Now on to the variable programming style description. As you see listed below we have a number of categories laid out on most days. You will see at the top of the posts what we ask to be mandatory pieces for the day. These are the non-negotiable aspects of our program each cycle and should be your priority. Below the mandatory list you will see more options which we ask you to either choose one or two extra pieces from. This is how MisFit Athletics ensures that you are getting a program that forces you to work on what you really need to work on. If you are honest with yourself, these extra pieces are really what will tie this all together for you.
- Warm-up: We will ask you to either accumulate some slow reps to help build skill and motor recruitment patterns, spike the heart rate, or work on a mono-structural conditioning weakness. This should be done in addition to what it normally takes you to get loose.
- Met-Con: Your traditional couplets, triplets, chippers, and so on.
- Interval Work: We take the met-con structure and split it up with rest between rounds/reps/etc to ensure intensity.
- Strength: The old standbys. Back squat, front squat, and pressing. Pay very close attention to percentage ranges and rest times.
- OLY: The abbreviation for the Olympic lifts. Snatching, cleaning, and jerking. Get yourself some jerk boxes ASAP.
- Bitch Work: The name given to the murder weapon you must use to kill the little bitch that lives deep inside some people. Running, rowing, Assault Bike, sleds, burpees, double unders and so on. Some people call it endurance intervals, we call it bitch work. Go buy an Assault Bike.
- Accessory/Gymnastics work: A little extra dose of midline work, gymnastics practice, and the occasional set of calf raises. We’re probably joking. Some stuff is more beneficial and easier to improve outside of a timed workout, so we put it here.

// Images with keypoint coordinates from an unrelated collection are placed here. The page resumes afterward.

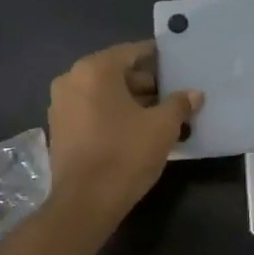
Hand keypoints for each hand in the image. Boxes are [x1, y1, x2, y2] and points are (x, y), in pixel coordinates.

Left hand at [47, 41, 200, 223]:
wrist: (85, 202)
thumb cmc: (125, 154)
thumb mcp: (162, 127)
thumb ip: (179, 104)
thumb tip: (194, 94)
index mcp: (95, 69)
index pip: (133, 52)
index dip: (158, 58)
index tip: (177, 65)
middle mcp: (72, 79)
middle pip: (116, 71)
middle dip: (146, 82)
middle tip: (173, 94)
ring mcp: (61, 104)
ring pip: (103, 92)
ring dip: (130, 99)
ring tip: (160, 114)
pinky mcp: (59, 128)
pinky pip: (92, 110)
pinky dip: (113, 113)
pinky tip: (136, 129)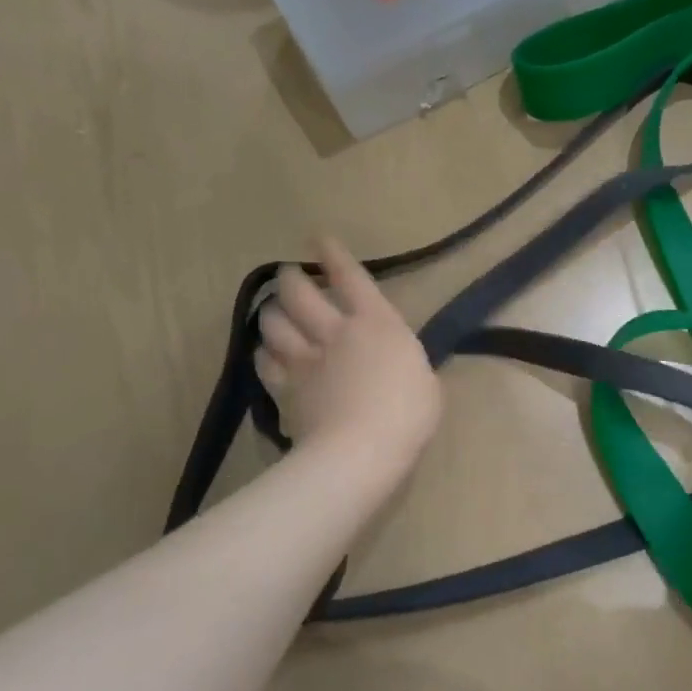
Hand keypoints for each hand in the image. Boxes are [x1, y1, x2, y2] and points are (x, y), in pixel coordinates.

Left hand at [254, 237, 440, 479]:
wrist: (361, 451)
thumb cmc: (408, 415)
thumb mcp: (426, 383)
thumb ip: (406, 365)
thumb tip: (395, 364)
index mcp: (378, 324)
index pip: (351, 278)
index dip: (334, 256)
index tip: (320, 239)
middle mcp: (336, 332)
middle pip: (300, 293)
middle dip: (292, 278)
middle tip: (290, 275)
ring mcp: (305, 360)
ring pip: (274, 323)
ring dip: (272, 313)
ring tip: (275, 313)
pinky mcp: (285, 390)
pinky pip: (265, 363)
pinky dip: (265, 354)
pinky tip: (267, 355)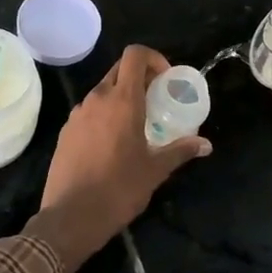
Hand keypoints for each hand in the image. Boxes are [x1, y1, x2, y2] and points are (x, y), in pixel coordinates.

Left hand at [28, 45, 210, 272]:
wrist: (70, 217)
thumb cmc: (118, 189)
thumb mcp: (155, 170)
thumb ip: (180, 151)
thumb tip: (206, 145)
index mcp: (122, 100)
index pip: (134, 55)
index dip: (153, 58)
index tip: (165, 79)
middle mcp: (97, 99)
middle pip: (119, 70)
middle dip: (139, 77)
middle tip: (156, 99)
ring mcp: (77, 114)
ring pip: (102, 91)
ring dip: (121, 97)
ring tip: (136, 124)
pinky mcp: (65, 131)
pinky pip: (89, 111)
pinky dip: (104, 115)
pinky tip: (112, 143)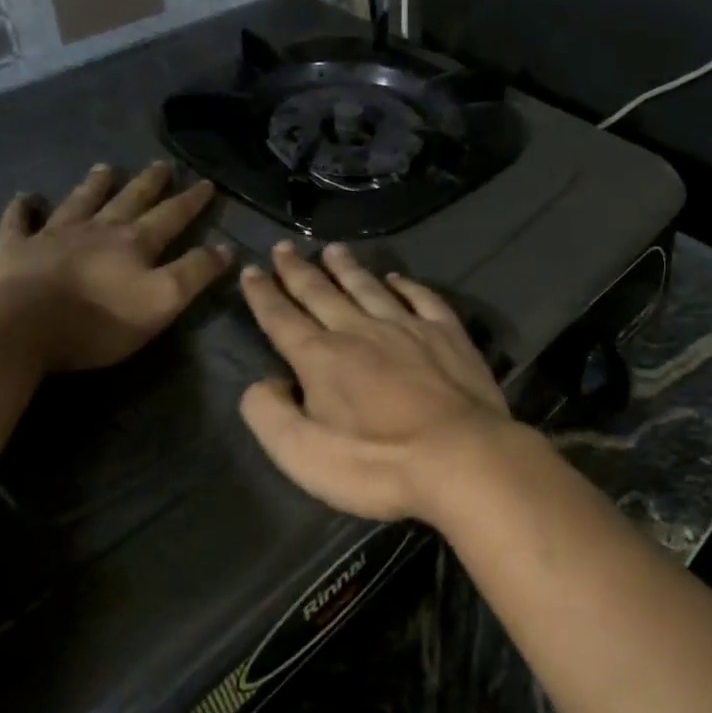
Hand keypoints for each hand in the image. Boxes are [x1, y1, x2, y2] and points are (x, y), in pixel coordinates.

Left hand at [0, 162, 232, 371]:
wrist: (23, 326)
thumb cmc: (101, 319)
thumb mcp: (164, 300)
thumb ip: (195, 273)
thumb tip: (225, 248)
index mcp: (135, 243)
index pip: (172, 216)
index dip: (191, 201)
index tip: (206, 183)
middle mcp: (97, 230)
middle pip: (128, 200)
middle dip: (149, 183)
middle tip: (161, 164)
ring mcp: (53, 237)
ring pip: (79, 203)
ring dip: (94, 185)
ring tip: (104, 167)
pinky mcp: (15, 251)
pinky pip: (19, 223)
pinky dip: (22, 209)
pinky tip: (24, 198)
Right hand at [237, 242, 518, 519]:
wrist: (461, 458)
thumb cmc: (377, 464)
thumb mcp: (302, 454)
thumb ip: (269, 414)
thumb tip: (264, 383)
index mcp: (321, 358)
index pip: (281, 318)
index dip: (262, 294)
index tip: (251, 270)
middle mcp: (361, 330)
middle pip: (321, 293)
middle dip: (298, 271)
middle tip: (284, 248)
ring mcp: (408, 328)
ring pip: (369, 288)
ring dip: (348, 268)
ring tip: (334, 249)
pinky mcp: (448, 335)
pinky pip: (422, 298)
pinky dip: (406, 285)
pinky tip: (397, 279)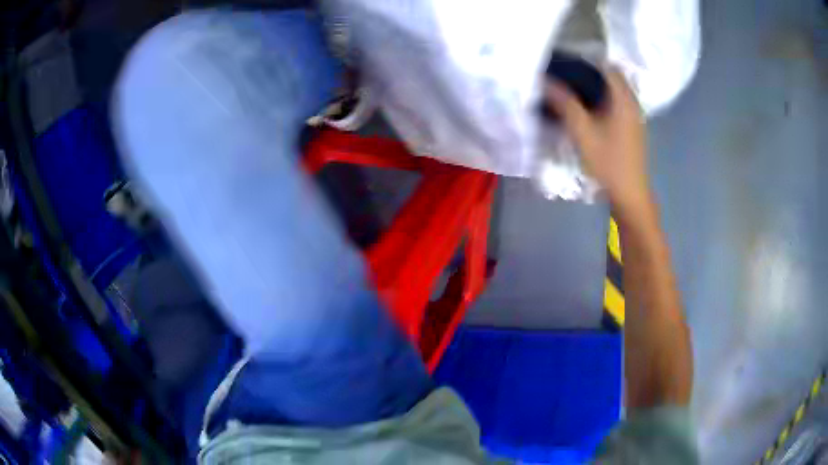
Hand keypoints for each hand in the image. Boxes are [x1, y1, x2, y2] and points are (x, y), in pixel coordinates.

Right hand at [545, 69, 650, 216]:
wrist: (629, 194)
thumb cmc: (608, 162)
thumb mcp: (582, 131)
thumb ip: (564, 103)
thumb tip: (545, 81)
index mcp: (623, 98)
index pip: (606, 65)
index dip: (585, 60)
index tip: (564, 63)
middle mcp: (632, 102)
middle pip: (610, 76)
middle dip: (587, 72)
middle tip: (564, 76)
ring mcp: (634, 115)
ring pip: (613, 90)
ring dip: (594, 86)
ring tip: (571, 90)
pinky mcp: (631, 127)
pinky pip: (615, 103)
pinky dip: (601, 99)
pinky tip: (586, 109)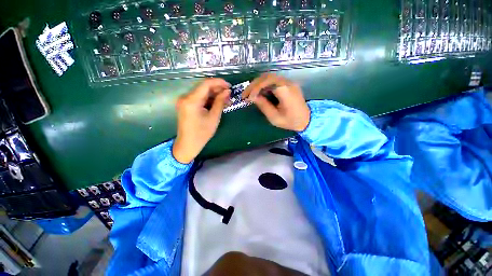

Are you climbing your mountain?
Think of your competitive journey as a trail leading from the bottom of a nearby town to the top of a massive mountain. As you navigate yourself through every day life are you stopping to ask yourself if what you’re doing is directing you up the mountain, or is it taking you back to town? So many athletes fail to realize that what happens outside of the gym is often a bigger reason for failure or success than what happens inside of it. Here are a few topics and tips to help you discover the mindset we’re asking for outside of the gym.
- Mobility: Luckily for us our friends at ROMWOD have developed a tool that is massively helpful for both our mind and body. We suggest athletes use this tool daily. As for your specific hot spot mobility issues we suggest you get to know the lacrosse ball, voodoo floss band, and all other mobility implements very well. Don’t take your beaten up race car onto the track, always tune it up first.
- Nutrition: This is always a funny one for us. It’s like we all have an inside joke with each other that no one is willing to acknowledge. Alcohol, sugar, bread, industrialized oils, over processed meat and dairy, and so on…. NOT HEALTHY. You already knew that, we already knew that. Time to decide whether you admit it or not. Now for some actual advice. If you empty the gas tank you are allowed to fill it with a solid glucose source (rice, white potatoes, sweet potatoes, etc). If you don’t empty the tank, there’s a good chance you don’t need to refill it unless you’re a true hard gainer.
- General Recovery: You need to cool down. Your body is begging to be brought back down to homeostasis post workout. Find what works best for you to flush out the waste while calming the mind and body. Sleep is where the real magic happens and if you don’t prioritize it in your life you probably shouldn’t be attacking this kind of volume.